As with humans, that mix will change over time. If you hire a college intern, you don’t just point them toward a library and say, “Help our customers.” You give them a script, a rubric, and a set of guardrails. You expect them to follow the rules (the deterministic part) while using their human judgment to handle the nuances of a conversation (the probabilistic part). As they gain experience and prove their reliability, you loosen the script — ratcheting back the determinism, and dialing up the autonomy.

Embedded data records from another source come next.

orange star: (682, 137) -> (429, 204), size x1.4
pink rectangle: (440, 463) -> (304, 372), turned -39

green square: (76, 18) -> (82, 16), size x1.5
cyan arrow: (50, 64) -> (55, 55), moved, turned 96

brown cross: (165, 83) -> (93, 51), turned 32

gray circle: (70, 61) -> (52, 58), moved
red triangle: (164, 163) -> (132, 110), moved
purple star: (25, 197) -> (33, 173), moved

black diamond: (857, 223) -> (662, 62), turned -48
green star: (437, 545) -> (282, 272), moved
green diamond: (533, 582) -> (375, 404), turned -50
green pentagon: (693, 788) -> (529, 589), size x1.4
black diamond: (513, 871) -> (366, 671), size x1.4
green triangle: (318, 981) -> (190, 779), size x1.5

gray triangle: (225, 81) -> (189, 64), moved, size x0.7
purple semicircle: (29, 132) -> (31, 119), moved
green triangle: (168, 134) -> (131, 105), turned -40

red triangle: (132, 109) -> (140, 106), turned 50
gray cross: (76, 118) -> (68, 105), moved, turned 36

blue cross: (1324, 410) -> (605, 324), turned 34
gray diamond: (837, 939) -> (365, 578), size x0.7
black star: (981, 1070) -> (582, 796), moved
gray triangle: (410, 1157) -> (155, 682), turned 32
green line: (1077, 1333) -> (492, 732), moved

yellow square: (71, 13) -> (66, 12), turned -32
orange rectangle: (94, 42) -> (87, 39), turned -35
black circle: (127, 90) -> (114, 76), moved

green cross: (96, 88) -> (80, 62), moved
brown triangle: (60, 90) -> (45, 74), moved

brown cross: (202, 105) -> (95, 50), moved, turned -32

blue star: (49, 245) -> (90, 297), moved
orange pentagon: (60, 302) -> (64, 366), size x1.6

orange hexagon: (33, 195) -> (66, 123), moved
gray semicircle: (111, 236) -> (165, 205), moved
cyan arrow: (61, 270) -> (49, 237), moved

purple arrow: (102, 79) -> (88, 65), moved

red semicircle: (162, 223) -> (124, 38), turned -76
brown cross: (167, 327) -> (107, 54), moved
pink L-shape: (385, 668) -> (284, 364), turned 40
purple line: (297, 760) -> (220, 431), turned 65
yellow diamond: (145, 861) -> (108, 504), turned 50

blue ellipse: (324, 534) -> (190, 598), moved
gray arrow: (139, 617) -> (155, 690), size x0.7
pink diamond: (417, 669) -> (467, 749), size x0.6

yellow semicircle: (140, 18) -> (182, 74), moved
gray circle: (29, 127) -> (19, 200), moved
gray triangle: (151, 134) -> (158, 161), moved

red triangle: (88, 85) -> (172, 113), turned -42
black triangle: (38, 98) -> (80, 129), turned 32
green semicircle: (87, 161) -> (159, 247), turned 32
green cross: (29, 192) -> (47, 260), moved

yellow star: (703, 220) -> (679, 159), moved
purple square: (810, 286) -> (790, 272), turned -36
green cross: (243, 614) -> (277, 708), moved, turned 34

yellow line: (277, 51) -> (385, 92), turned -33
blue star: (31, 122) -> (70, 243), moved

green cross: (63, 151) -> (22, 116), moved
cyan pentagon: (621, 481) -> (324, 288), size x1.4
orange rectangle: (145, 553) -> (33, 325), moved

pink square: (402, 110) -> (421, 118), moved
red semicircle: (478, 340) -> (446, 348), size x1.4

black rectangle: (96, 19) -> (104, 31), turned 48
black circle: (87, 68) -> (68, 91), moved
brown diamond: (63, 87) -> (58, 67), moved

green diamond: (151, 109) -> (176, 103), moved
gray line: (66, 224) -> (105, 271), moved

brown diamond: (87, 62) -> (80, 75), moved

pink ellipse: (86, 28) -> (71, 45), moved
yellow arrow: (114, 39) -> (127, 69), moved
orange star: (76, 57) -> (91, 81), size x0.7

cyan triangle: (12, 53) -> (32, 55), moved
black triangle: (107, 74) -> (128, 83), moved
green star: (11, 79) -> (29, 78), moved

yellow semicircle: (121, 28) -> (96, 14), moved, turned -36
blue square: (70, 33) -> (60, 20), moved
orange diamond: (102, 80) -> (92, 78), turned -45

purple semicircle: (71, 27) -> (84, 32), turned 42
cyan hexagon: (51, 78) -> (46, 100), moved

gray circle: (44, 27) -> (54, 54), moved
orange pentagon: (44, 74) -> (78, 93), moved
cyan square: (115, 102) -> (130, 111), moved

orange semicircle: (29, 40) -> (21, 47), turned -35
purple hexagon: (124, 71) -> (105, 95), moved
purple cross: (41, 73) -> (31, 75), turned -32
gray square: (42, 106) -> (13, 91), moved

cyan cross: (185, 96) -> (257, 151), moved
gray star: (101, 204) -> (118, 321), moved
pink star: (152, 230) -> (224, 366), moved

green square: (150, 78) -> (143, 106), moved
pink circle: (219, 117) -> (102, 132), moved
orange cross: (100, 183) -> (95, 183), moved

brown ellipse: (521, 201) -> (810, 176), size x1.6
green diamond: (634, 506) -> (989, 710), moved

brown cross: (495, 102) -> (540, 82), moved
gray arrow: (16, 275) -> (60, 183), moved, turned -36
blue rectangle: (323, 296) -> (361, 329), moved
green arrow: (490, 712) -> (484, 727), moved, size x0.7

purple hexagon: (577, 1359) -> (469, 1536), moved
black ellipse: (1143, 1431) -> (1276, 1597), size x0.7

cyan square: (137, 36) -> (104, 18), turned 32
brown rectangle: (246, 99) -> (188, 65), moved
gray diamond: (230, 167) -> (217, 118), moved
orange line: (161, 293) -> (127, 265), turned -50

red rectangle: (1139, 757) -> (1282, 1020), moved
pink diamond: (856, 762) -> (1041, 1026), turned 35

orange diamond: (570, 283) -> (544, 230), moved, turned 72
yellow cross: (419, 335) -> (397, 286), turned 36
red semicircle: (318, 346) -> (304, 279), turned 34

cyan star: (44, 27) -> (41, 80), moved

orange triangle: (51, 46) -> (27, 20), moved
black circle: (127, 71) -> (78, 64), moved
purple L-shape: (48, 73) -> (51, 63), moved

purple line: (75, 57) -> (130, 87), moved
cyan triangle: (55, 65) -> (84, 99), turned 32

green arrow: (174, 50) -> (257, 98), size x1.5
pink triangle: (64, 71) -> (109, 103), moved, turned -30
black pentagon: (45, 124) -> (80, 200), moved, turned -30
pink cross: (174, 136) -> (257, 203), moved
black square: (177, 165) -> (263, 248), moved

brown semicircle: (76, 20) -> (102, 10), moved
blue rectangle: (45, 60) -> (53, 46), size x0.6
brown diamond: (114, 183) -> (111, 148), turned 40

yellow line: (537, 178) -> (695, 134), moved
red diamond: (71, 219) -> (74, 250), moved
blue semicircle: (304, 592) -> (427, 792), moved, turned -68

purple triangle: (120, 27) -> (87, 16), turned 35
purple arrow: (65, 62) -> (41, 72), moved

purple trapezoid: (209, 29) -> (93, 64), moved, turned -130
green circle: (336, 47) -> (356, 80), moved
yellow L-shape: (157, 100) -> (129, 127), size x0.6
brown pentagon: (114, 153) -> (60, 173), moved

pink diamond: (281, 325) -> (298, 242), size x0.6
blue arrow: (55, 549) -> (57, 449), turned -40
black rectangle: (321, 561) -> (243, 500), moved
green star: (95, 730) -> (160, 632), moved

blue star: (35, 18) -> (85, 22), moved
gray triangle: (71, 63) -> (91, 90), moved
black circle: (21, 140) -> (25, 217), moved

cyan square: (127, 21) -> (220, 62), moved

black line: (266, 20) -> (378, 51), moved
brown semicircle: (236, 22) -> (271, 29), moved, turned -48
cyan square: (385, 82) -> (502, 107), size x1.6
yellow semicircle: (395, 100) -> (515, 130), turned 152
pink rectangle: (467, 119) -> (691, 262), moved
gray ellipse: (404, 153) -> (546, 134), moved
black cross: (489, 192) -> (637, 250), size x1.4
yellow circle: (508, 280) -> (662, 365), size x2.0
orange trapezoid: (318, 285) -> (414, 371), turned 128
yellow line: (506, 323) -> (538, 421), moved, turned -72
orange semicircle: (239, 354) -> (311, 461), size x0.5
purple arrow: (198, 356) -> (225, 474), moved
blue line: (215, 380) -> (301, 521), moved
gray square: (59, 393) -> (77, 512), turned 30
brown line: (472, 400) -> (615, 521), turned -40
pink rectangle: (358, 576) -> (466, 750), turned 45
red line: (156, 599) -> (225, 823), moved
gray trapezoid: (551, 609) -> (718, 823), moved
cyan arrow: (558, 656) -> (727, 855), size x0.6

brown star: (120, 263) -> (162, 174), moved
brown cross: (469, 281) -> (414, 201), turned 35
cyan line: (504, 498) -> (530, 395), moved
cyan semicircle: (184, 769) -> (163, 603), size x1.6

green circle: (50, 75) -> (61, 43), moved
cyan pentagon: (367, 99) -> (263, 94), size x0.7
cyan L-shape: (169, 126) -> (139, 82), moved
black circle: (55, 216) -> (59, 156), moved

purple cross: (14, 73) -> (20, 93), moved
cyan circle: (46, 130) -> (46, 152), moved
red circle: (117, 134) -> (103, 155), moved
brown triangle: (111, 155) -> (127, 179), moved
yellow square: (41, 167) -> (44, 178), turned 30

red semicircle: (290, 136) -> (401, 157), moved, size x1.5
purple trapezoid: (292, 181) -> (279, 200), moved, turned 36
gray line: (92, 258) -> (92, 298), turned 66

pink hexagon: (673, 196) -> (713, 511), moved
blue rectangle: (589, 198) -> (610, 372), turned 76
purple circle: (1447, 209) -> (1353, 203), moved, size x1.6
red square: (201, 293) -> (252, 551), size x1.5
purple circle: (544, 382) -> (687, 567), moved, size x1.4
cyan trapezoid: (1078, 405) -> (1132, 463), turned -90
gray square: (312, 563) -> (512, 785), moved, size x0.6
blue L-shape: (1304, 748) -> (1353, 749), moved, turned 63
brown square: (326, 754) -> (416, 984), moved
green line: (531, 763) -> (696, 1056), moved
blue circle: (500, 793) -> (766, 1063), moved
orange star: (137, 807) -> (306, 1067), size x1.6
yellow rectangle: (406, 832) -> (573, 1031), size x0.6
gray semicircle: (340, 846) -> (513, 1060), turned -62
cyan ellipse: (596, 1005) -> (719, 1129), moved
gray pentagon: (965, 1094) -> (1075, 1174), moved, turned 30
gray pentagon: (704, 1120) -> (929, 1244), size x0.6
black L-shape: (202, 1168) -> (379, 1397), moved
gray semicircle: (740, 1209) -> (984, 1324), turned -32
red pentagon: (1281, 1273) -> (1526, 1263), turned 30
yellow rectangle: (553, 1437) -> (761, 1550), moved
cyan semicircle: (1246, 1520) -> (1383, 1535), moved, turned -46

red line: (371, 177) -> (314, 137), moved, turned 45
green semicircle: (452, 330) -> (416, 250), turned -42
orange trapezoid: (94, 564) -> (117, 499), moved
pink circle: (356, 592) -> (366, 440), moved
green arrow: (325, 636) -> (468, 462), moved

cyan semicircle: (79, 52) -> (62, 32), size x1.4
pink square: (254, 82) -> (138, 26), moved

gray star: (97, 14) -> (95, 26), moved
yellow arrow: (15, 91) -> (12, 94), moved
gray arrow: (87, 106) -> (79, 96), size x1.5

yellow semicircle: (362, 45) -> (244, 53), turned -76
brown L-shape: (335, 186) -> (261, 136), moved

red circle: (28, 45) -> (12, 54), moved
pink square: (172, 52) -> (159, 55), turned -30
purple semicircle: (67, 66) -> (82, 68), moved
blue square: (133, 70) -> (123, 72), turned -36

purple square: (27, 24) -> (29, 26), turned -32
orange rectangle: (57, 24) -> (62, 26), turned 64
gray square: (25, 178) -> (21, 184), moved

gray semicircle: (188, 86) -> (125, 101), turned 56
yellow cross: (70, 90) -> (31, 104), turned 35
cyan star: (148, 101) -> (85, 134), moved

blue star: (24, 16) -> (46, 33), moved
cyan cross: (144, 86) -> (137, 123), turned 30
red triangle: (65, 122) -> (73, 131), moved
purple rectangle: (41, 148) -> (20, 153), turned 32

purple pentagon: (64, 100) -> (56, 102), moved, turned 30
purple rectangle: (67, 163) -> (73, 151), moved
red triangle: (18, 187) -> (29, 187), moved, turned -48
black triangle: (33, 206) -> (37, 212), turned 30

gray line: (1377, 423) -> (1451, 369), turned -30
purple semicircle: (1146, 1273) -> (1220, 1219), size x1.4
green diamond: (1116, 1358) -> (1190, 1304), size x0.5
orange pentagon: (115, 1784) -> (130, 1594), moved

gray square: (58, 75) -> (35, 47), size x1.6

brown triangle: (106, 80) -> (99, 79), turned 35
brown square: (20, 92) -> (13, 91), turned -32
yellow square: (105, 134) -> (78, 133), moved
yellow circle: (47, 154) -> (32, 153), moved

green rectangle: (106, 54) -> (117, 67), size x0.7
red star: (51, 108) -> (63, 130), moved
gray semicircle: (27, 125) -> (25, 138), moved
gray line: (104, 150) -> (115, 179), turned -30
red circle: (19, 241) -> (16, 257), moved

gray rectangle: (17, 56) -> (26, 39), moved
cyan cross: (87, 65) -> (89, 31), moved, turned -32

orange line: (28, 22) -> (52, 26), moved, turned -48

Enterprise AI is currently in its “intern” phase. Adding deterministic controls to agentic workflows ensures agents have the basic instructions to behave appropriately. By using Agent Script, we aren’t stifling the AI; we are giving it the clear guidance necessary to deliver repeatable, high-quality outcomes. Eventually, as these systems “graduate” and we gain more data on their performance, the scripts will become more flexible. But today, the script is what allows the agent to be hired in the first place.

The ROI of Determinism

This hybrid approach to developing agents lets businesses move faster than either a purely probabilistic or deterministic approach. We call this agentic life cycle — a shift from traditional software development to a “test and tune” model. Instead of waiting for agents to achieve a zero-percent error rate, we run multivariate experiments in production — comparing different scripts and data sets—to see what drives the best outcomes. (Of course, deterministic guardrails ensure that any imperfections fall within an acceptable range.) This approach is 6 to 10 times faster than traditional coding because you are coaching a workforce rather than just debugging a program.

Our experience with our internal service agent perfectly illustrated the necessity of a “test and tune” approach in a real-world environment. Initially, we deployed the agent with a broad mandate to be helpful, only to find it was so unconstrained that it actually started recommending competitor software to our own customers. In an attempt to fix this, we pivoted to a rigid, deterministic rule: “Never mention another company’s product.” However, this created a new form of friction; the agent became useless to customers who simply wanted to know how to integrate Salesforce with the existing tools they already owned.

Instead of retreating back to a lab for months of recoding, we tuned the agent’s reasoning in real-time, moving away from binary “if-then” rules to a more sophisticated instruction: “Act in the best interest of the customer while maintaining your identity as a Salesforce employee.” This breakthrough only happened because we were observing these “people drifts” in production. By testing this nuance in the wild, we quickly found the “Goldilocks zone” where the agent could provide helpful integration advice without acting as a lead generator for the competition.

This validated our core philosophy: you don’t find the perfect balance through theory. You find it by accelerating into production and coaching the agent through the nuances of the last mile.

The Future Is Hybrid

This move toward hybrid reasoning—pairing the “horsepower” of the LLM with the “steering” of deterministic workflows — is how we bring AI out of the lab and into the boardroom. We are moving toward a future where agents don’t just “chat,” they work. They will graduate from following scripted controls to managing complex, multi-agent orchestrations across the enterprise.

But for now, the script is your best friend. It’s how you move from experimentation to production, and from “cool technology” to “measurable ROI.”

That’s also how we fixed our quiz agent. Once we added the right controls, it worked beautifully. By launching and tweaking, we were able to figure out the right blend of probabilistic intelligence and deterministic guardrails — and get thousands of sellers up to speed faster than ever before.

For companies on the road to becoming Agentic Enterprises, my advice is to start small, document your workflows, and over time learn how to give your AI the “script” it needs to succeed. You’ll find that the more control you exert today, the more autonomy you’ll be able to grant tomorrow.